- [Supplied data]
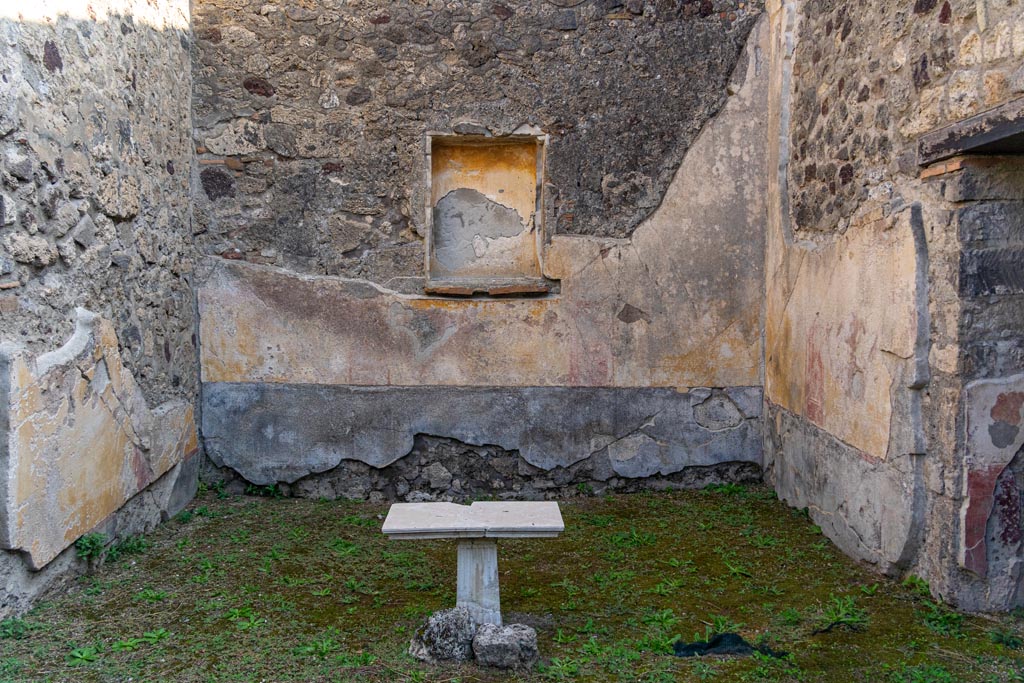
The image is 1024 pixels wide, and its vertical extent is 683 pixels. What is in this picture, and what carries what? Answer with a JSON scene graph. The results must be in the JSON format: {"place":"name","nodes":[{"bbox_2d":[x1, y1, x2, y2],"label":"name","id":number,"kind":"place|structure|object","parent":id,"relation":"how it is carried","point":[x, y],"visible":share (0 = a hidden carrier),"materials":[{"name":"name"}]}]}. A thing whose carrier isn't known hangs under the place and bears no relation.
{"place":"outdoors","nodes":[
{"label":"outdoors","id":0,"kind":"place"},
{"bbox_2d":[0,0,199,624],"label":"left stone wall","id":1,"kind":"structure","parent":0,"point":[67,80],"materials":[{"name":"grey stone"}]},
{"bbox_2d":[0,307,197,572],"label":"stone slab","id":2,"kind":"structure","parent":1,"relation":"attached to","point":[59,540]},
{"bbox_2d":[188,0,769,497],"label":"back wall","id":3,"kind":"structure","parent":0,"point":[626,22],"materials":[{"name":"grey stone"}]},
{"bbox_2d":[424,130,548,291],"label":"wall niche","id":4,"kind":"object","parent":3,"relation":"in","point":[473,150],"visible":0.91,"materials":[{"name":"paint"}]},
{"bbox_2d":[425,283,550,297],"label":"window sill","id":5,"kind":"structure","parent":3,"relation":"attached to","point":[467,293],"materials":[{"name":"brown stone"}]},
{"bbox_2d":[0,484,1023,682],"label":"mossy ground","id":6,"kind":"structure","parent":0,"point":[668,500],"materials":[{"name":"green plant"}]},
{"bbox_2d":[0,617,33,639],"label":"weed","id":7,"kind":"object","parent":6,"relation":"on","point":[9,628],"visible":0.83,"materials":[{"name":"green plant"}]},
{"bbox_2d":[68,645,99,662],"label":"weed","id":8,"kind":"object","parent":6,"relation":"on","point":[81,656],"visible":0.84,"materials":[{"name":"green plant"}]},
{"bbox_2d":[74,532,107,561],"label":"plant","id":9,"kind":"object","parent":6,"relation":"on","point":[89,546],"visible":0.75,"materials":[{"name":"green plant"}]},
{"bbox_2d":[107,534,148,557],"label":"weed","id":10,"kind":"object","parent":6,"relation":"on","point":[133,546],"visible":0.65,"materials":[{"name":"green plant"}]},
{"bbox_2d":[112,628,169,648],"label":"weed","id":11,"kind":"object","parent":6,"relation":"on","point":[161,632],"visible":0.78,"materials":[{"name":"green plant"}]},
{"bbox_2d":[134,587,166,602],"label":"weed","id":12,"kind":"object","parent":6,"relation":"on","point":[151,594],"visible":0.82,"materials":[{"name":"green plant"}]},
{"bbox_2d":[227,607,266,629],"label":"weed","id":13,"kind":"object","parent":6,"relation":"on","point":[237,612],"visible":0.77,"materials":[{"name":"green plant"}]},
{"bbox_2d":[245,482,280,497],"label":"plant","id":14,"kind":"object","parent":6,"relation":"on","point":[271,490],"visible":0.61,"materials":[{"name":"green plant"}]},
{"bbox_2d":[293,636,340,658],"label":"weed","id":15,"kind":"object","parent":6,"relation":"on","point":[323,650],"visible":0.82,"materials":[{"name":"green plant"}]},
{"bbox_2d":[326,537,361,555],"label":"weed","id":16,"kind":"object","parent":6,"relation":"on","point":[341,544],"visible":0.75,"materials":[{"name":"green plant"}]},
{"bbox_2d":[408,607,477,662],"label":"rock","id":17,"kind":"object","parent":6,"relation":"on","point":[445,630],"visible":0.92,"materials":[{"name":"grey stone"}]},
{"bbox_2d":[379,500,564,628],"label":"stone table","id":18,"kind":"object","parent":6,"relation":"on","point":[479,582],"visible":0.98,"materials":[{"name":"white stone"}]},
{"bbox_2d":[472,622,538,669],"label":"rock","id":19,"kind":"object","parent":6,"relation":"on","point":[507,638],"visible":0.98,"materials":[{"name":"grey stone"}]},
{"bbox_2d":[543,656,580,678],"label":"plant","id":20,"kind":"object","parent":6,"relation":"on","point":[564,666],"visible":0.92,"materials":[{"name":"green plant"}]},
{"bbox_2d":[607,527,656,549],"label":"weed","id":21,"kind":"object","parent":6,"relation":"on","point":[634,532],"visible":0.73,"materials":[{"name":"green plant"}]},
{"bbox_2d":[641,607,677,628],"label":"plant","id":22,"kind":"object","parent":6,"relation":"on","point":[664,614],"visible":0.81,"materials":[{"name":"green plant"}]},
{"bbox_2d":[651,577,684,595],"label":"weed","id":23,"kind":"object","parent":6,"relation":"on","point":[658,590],"visible":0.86,"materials":[{"name":"green plant"}]},
{"bbox_2d":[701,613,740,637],"label":"weed","id":24,"kind":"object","parent":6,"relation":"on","point":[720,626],"visible":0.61,"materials":[{"name":"green plant"}]},
{"bbox_2d":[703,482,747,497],"label":"weed","id":25,"kind":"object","parent":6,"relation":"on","point":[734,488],"visible":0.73,"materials":[{"name":"green plant"}]},
{"bbox_2d":[672,633,788,658],"label":"cloth","id":26,"kind":"object","parent":6,"relation":"on","point":[738,638],"visible":0.75,"materials":[{"name":"black fabric"}]},
{"bbox_2d":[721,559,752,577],"label":"weed","id":27,"kind":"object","parent":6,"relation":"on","point":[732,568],"visible":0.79,"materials":[{"name":"green plant"}]},
{"bbox_2d":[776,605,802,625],"label":"weed","id":28,"kind":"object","parent":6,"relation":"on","point":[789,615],"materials":[{"name":"green plant"}]},
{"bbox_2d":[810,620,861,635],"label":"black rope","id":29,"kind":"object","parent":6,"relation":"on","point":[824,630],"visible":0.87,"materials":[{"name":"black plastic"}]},
{"bbox_2d":[814,594,868,631],"label":"weed","id":30,"kind":"object","parent":6,"relation":"on","point":[840,608],"visible":0.71,"materials":[{"name":"green plant"}]},
{"bbox_2d":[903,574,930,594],"label":"plant","id":31,"kind":"object","parent":6,"relation":"on","point":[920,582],"visible":0.55,"materials":[{"name":"green plant"}]},
{"bbox_2d":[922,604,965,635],"label":"weed","id":32,"kind":"object","parent":6,"relation":"on","point":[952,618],"visible":0.68,"materials":[{"name":"green plant"}]},
{"bbox_2d":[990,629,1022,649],"label":"plant","id":33,"kind":"object","parent":6,"relation":"on","point":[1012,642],"visible":0.87,"materials":[{"name":"green plant"}]},
{"bbox_2d":[762,0,1023,612],"label":"right stone wall","id":34,"kind":"structure","parent":0,"point":[994,26],"materials":[{"name":"grey stone"}]},
{"bbox_2d":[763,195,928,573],"label":"wall panel","id":35,"kind":"object","parent":34,"relation":"attached to","point":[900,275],"visible":0.85,"materials":[{"name":"beige paint"}]},
{"bbox_2d":[918,97,1023,163],"label":"lintel","id":36,"kind":"structure","parent":34,"relation":"in","point":[986,140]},
{"bbox_2d":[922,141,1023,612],"label":"doorway","id":37,"kind":"structure","parent":34,"relation":"in","point":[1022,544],"materials":[{"name":"grey stone"}]},
{"bbox_2d":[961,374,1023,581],"label":"painted plaster","id":38,"kind":"object","parent":34,"relation":"attached to","point":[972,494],"visible":0.97,"materials":[{"name":"paint"}]}
]}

- [The task] Set the listing down exactly, without its pictures.

- [Exercise solution]
The image is 1024 pixels wide, and its vertical extent is 683 pixels. What is in this picture, and what carries what? Answer with a JSON scene graph. The results must be in the JSON format: {"place":"name","nodes":[{"bbox_2d":[x1, y1, x2, y2],"label":"name","id":number,"kind":"place|structure|object","parent":id,"relation":"how it is carried","point":[x, y],"visible":share (0 = a hidden carrier),"materials":[{"name":"name"}]}]}. A thing whose carrier isn't known hangs under the place and bears no relation.
{"place":"outdoors","nodes":[
{"label":"outdoors","id":0,"kind":"place"},
{"bbox_2d":[0,0,199,624],"label":"left stone wall","id":1,"kind":"structure","parent":0,"point":[67,80],"materials":[{"name":"grey stone"}]},
{"bbox_2d":[0,307,197,572],"label":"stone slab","id":2,"kind":"structure","parent":1,"relation":"attached to","point":[59,540]},
{"bbox_2d":[188,0,769,497],"label":"back wall","id":3,"kind":"structure","parent":0,"point":[626,22],"materials":[{"name":"grey stone"}]},
{"bbox_2d":[424,130,548,291],"label":"wall niche","id":4,"kind":"object","parent":3,"relation":"in","point":[473,150],"visible":0.91,"materials":[{"name":"paint"}]},
{"bbox_2d":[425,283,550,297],"label":"window sill","id":5,"kind":"structure","parent":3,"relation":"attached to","point":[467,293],"materials":[{"name":"brown stone"}]},
{"bbox_2d":[0,484,1023,682],"label":"mossy ground","id":6,"kind":"structure","parent":0,"point":[668,500],"materials":[{"name":"green plant"}]},
{"bbox_2d":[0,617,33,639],"label":"weed","id":7,"kind":"object","parent":6,"relation":"on","point":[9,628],"visible":0.83,"materials":[{"name":"green plant"}]},
{"bbox_2d":[68,645,99,662],"label":"weed","id":8,"kind":"object","parent":6,"relation":"on","point":[81,656],"visible":0.84,"materials":[{"name":"green plant"}]},
{"bbox_2d":[74,532,107,561],"label":"plant","id":9,"kind":"object","parent":6,"relation":"on","point":[89,546],"visible":0.75,"materials":[{"name":"green plant"}]},
{"bbox_2d":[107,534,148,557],"label":"weed","id":10,"kind":"object","parent":6,"relation":"on","point":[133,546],"visible":0.65,"materials":[{"name":"green plant"}]},
{"bbox_2d":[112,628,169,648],"label":"weed","id":11,"kind":"object","parent":6,"relation":"on","point":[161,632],"visible":0.78,"materials":[{"name":"green plant"}]},
{"bbox_2d":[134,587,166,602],"label":"weed","id":12,"kind":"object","parent":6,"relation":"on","point":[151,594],"visible":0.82,"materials":[{"name":"green plant"}]},
{"bbox_2d":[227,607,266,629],"label":"weed","id":13,"kind":"object","parent":6,"relation":"on","point":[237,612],"visible":0.77,"materials":[{"name":"green plant"}]},
{"bbox_2d":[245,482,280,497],"label":"plant","id":14,"kind":"object","parent":6,"relation":"on","point":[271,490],"visible":0.61,"materials":[{"name":"green plant"}]},
{"bbox_2d":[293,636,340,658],"label":"weed","id":15,"kind":"object","parent":6,"relation":"on","point":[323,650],"visible":0.82,"materials":[{"name":"green plant"}]},
{"bbox_2d":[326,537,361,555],"label":"weed","id":16,"kind":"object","parent":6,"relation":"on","point":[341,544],"visible":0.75,"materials":[{"name":"green plant"}]},
{"bbox_2d":[408,607,477,662],"label":"rock","id":17,"kind":"object","parent":6,"relation":"on","point":[445,630],"visible":0.92,"materials":[{"name":"grey stone"}]},
{"bbox_2d":[379,500,564,628],"label":"stone table","id":18,"kind":"object","parent":6,"relation":"on","point":[479,582],"visible":0.98,"materials":[{"name":"white stone"}]},
{"bbox_2d":[472,622,538,669],"label":"rock","id":19,"kind":"object","parent":6,"relation":"on","point":[507,638],"visible":0.98,"materials":[{"name":"grey stone"}]},
{"bbox_2d":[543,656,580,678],"label":"plant","id":20,"kind":"object","parent":6,"relation":"on","point":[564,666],"visible":0.92,"materials":[{"name":"green plant"}]},
{"bbox_2d":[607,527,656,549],"label":"weed","id":21,"kind":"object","parent":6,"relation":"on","point":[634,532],"visible":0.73,"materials":[{"name":"green plant"}]},
{"bbox_2d":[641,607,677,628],"label":"plant","id":22,"kind":"object","parent":6,"relation":"on","point":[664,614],"visible":0.81,"materials":[{"name":"green plant"}]},
{"bbox_2d":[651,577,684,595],"label":"weed","id":23,"kind":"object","parent":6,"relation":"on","point":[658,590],"visible":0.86,"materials":[{"name":"green plant"}]},
{"bbox_2d":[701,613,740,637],"label":"weed","id":24,"kind":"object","parent":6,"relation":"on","point":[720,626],"visible":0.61,"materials":[{"name":"green plant"}]},
{"bbox_2d":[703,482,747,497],"label":"weed","id":25,"kind":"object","parent":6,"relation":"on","point":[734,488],"visible":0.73,"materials":[{"name":"green plant"}]},
{"bbox_2d":[672,633,788,658],"label":"cloth","id":26,"kind":"object","parent":6,"relation":"on","point":[738,638],"visible":0.75,"materials":[{"name":"black fabric"}]},
{"bbox_2d":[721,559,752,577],"label":"weed","id":27,"kind":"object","parent":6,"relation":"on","point":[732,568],"visible":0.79,"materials":[{"name":"green plant"}]},
{"bbox_2d":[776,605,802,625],"label":"weed","id":28,"kind":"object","parent":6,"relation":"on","point":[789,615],"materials":[{"name":"green plant"}]},
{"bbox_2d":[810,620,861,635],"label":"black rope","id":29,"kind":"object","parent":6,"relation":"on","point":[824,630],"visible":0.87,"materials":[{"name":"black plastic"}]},
{"bbox_2d":[814,594,868,631],"label":"weed","id":30,"kind":"object","parent":6,"relation":"on","point":[840,608],"visible":0.71,"materials":[{"name":"green plant"}]},
{"bbox_2d":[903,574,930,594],"label":"plant","id":31,"kind":"object","parent":6,"relation":"on","point":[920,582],"visible":0.55,"materials":[{"name":"green plant"}]},
{"bbox_2d":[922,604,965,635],"label":"weed","id":32,"kind":"object","parent":6,"relation":"on","point":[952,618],"visible":0.68,"materials":[{"name":"green plant"}]},
{"bbox_2d":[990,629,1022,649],"label":"plant","id":33,"kind":"object","parent":6,"relation":"on","point":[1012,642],"visible":0.87,"materials":[{"name":"green plant"}]},
{"bbox_2d":[762,0,1023,612],"label":"right stone wall","id":34,"kind":"structure","parent":0,"point":[994,26],"materials":[{"name":"grey stone"}]},
{"bbox_2d":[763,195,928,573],"label":"wall panel","id":35,"kind":"object","parent":34,"relation":"attached to","point":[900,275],"visible":0.85,"materials":[{"name":"beige paint"}]},
{"bbox_2d":[918,97,1023,163],"label":"lintel","id":36,"kind":"structure","parent":34,"relation":"in","point":[986,140]},
{"bbox_2d":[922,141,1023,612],"label":"doorway","id":37,"kind":"structure","parent":34,"relation":"in","point":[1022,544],"materials":[{"name":"grey stone"}]},
{"bbox_2d":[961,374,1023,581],"label":"painted plaster","id":38,"kind":"object","parent":34,"relation":"attached to","point":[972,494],"visible":0.97,"materials":[{"name":"paint"}]}
]}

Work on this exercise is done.